What did the Archbishop actually say?

The Archbishop made no proposals for sharia in either the lecture or the interview, and certainly did not call for its introduction as some kind of parallel jurisdiction to the civil law.

In other words, the reporting of this lecture was untruthful. Lambeth does understatement, I do understatement. Do you really need me to say ‘They lied’?

So what did he really say?

In his lecture, the Archbishop sought carefully to explore the limits of a unitary and secular legal system in the presence of an increasingly plural (including religiously plural) society and to see how such a unitary system might be able to accommodate religious claims. Behind this is the underlying principle that Christians cannot claim exceptions from a secular unitary system on religious grounds (for instance in situations where Christian doctors might not be compelled to perform abortions), if they are not willing to consider how a unitary system can accommodate other religious consciences. In doing so the Archbishop was not suggesting the introduction of parallel legal jurisdictions, but exploring ways in which reasonable accommodation might be made within existing arrangements for religious conscience.

What did the Archbishop actually say?

The media is hostile here in the UK, to the Christian faith, but also simply to ideas. The Archbishop was invited by jurists to give a lecture, in the High Court, to the relationship of law and communities. The press headline was ‘Archbishop says Sharia ‘inevitable”. This is what you can expect from our press. They consider the Church easy meat, as indeed it is as long as we have no basic ecclesiology. It would be a pity if Christians around the world were unable to read our headlines of our media without any critical hermeneutic. When see the media stoning a Christian, you conclude that he must have done something wrong? Did you learn nothing from Regensburg?

My Archbishop said that more formal recognition of the range of jurisdictions is ‘unavoidable’. There is a range of jurisdictions, so for example, two participants to a dispute are sometimes able to choose which tribunal they wish their (civil) case to be examined under. This is takes place now, has always taken place and is very basic to English common law. The only strange thing is that governments have been in denial about this in recent decades. This is part of a decay of civil society that is consequent on understanding our relationships to each other only in terms of rights (and never responsibilities) and understanding governments as service-providers and ourselves as consumers of their products. The result of this is that we believe that governments are to do everything and we are to do nothing: over the long term this makes for totalitarianism – and it is no less totalitarian because we are complicit in it.
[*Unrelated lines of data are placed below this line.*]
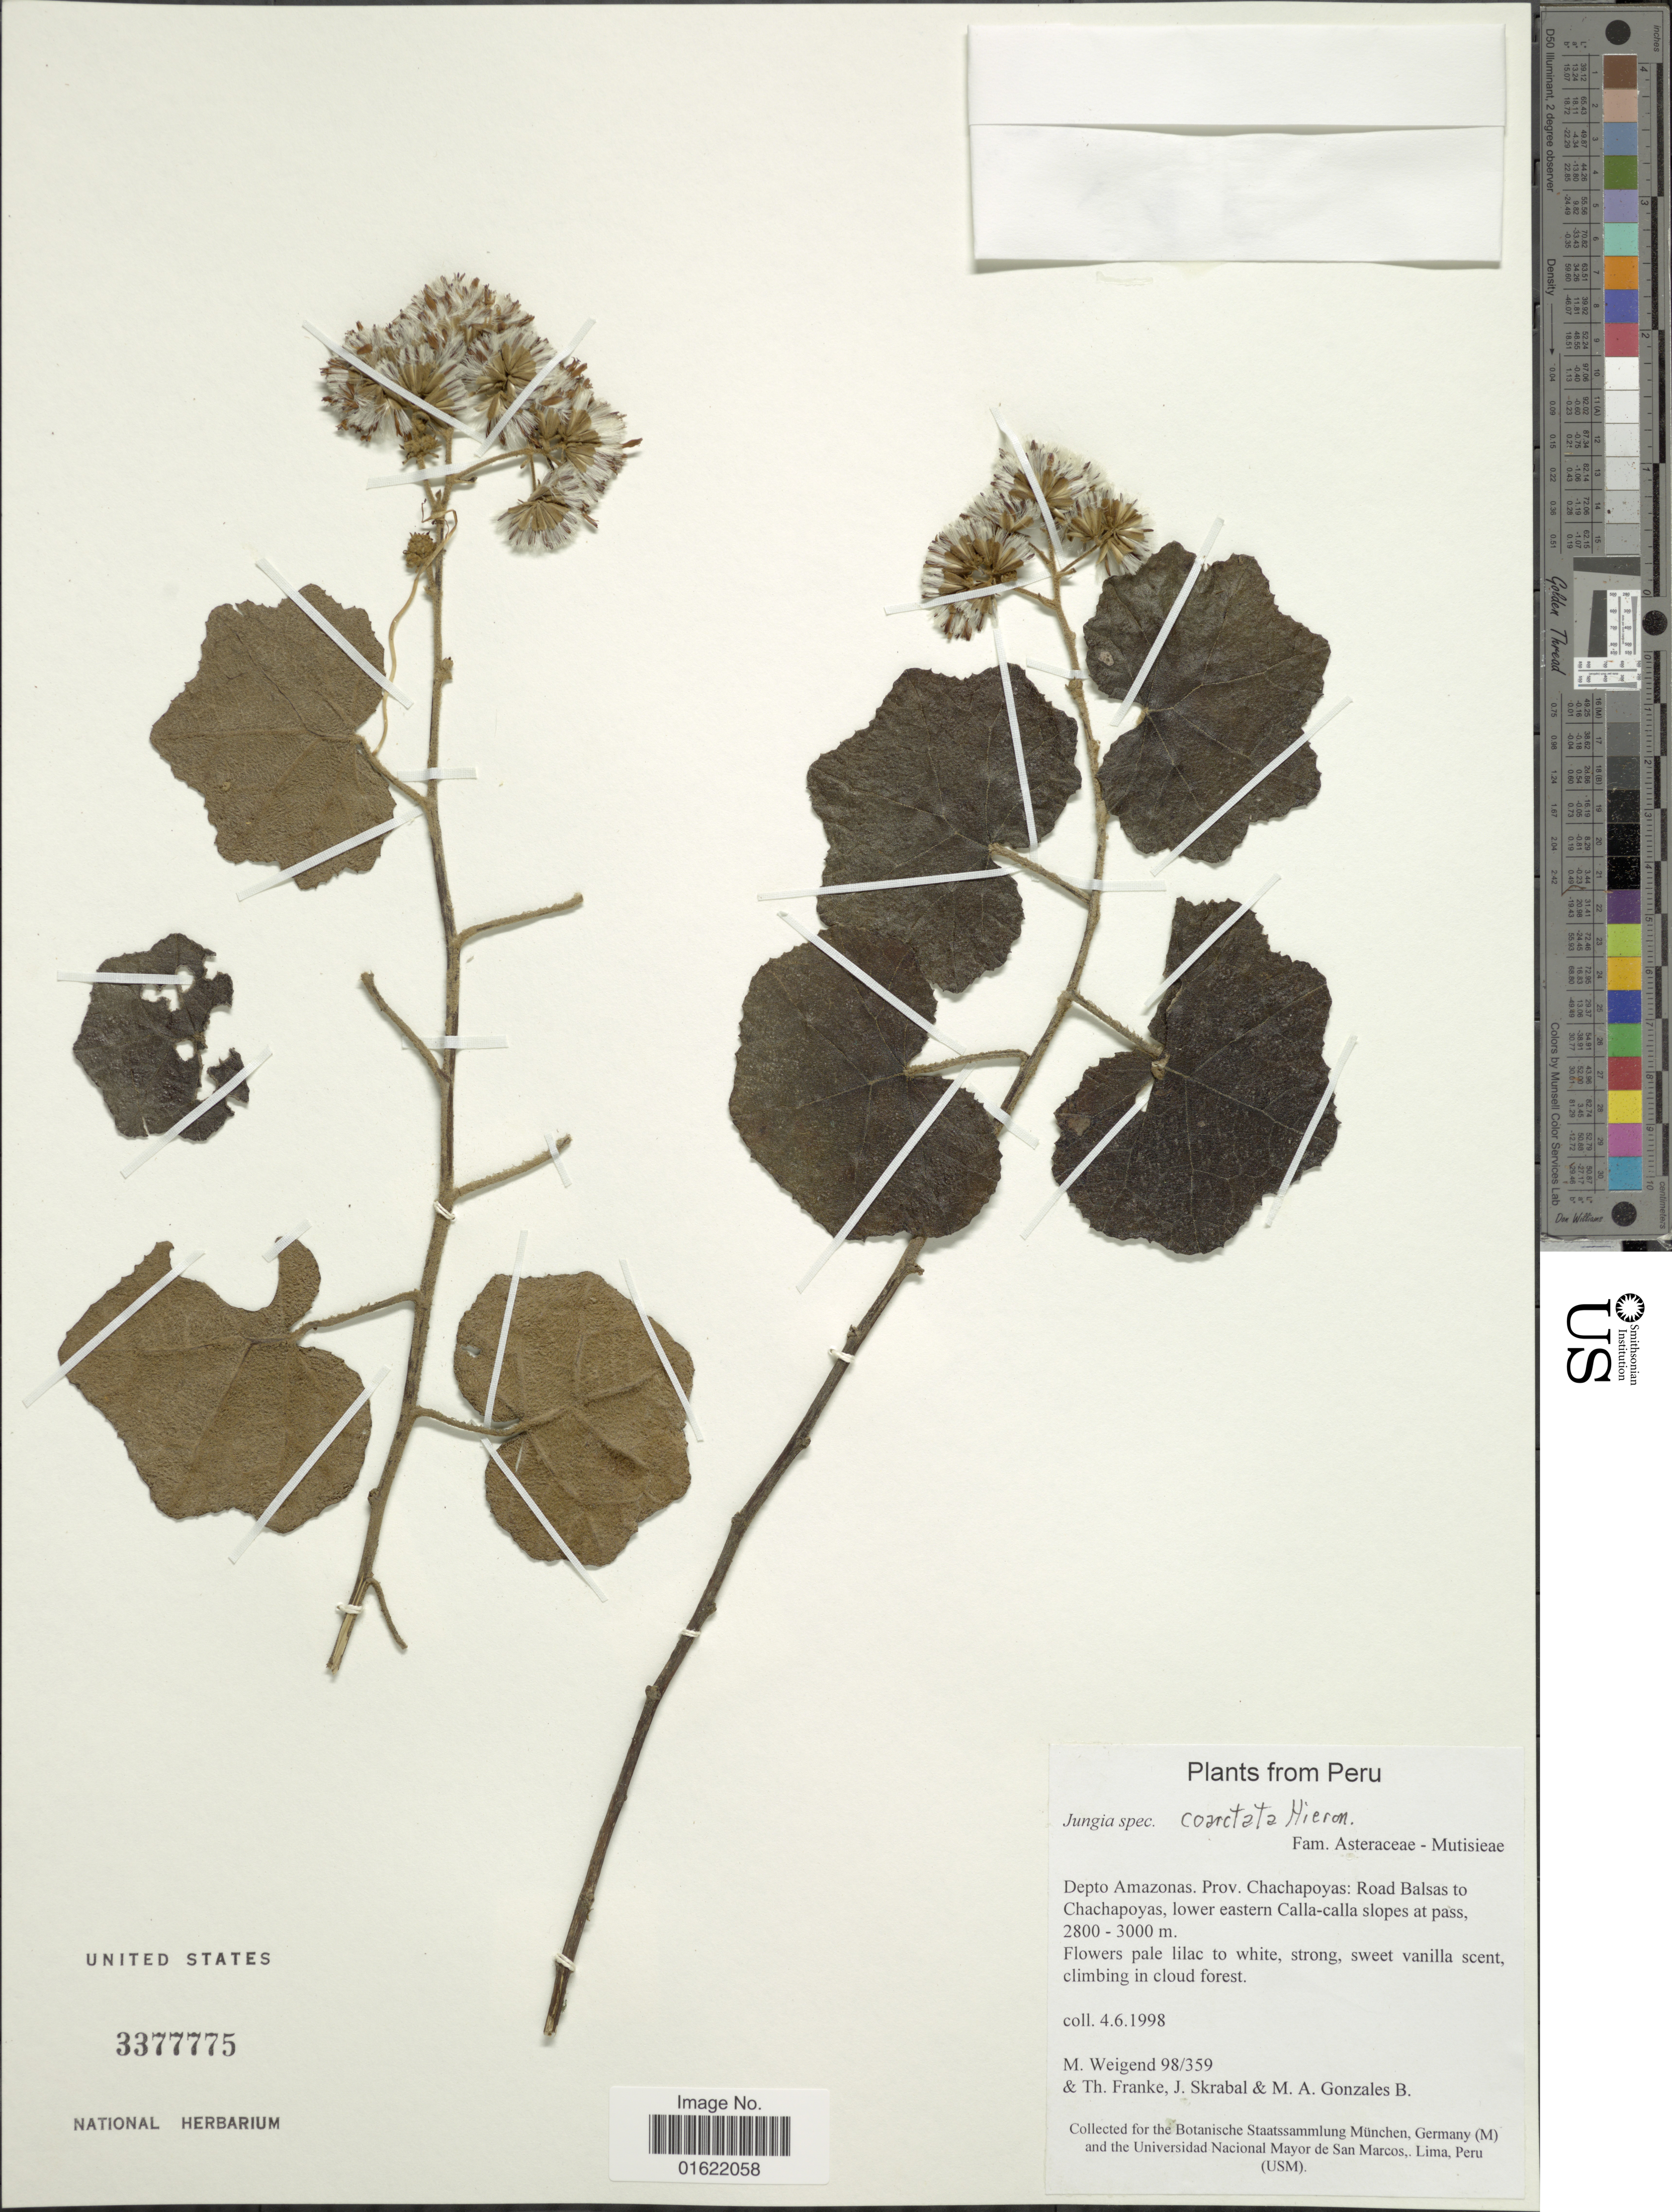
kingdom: Plantae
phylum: Tracheophyta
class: Magnoliopsida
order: Asterales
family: Asteraceae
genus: Jungia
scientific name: Jungia coarctata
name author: Hieron.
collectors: M. Weigend, T. Franke, J. Skrabal & M. A. Gonzales B.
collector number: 98/359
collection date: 1998-06-04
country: Peru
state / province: Amazonas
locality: Prov. Chachapoyas: Road Balsas to Chachapoyas, lower eastern Calla-calla slopes at pass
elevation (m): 2800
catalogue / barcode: US 3377775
The Archbishop believes it is ‘unavoidable’ that this denial, of civil society, by governments and people, should come to an end. He is right that it should come to an end, and I hope he is right that its end is ‘unavoidable’. But if this sort of intelligent, and Christian, contribution to the public square is so vehemently jeered off by the media (BBC is no different from the Murdoch press in this) a smaller, stupider public square in which no one dare say anything intelligent (never mind anything Christian) is the only ‘unavoidable’ thing here. Like any Christian, an Archbishop can take a lot of flack from opponents of the Church, and it is his priestly calling to do so. But when you, a member of the Church, stand in judgment on him and so leave him to face this fury on his own – who will be there for you, when you are the one picked on?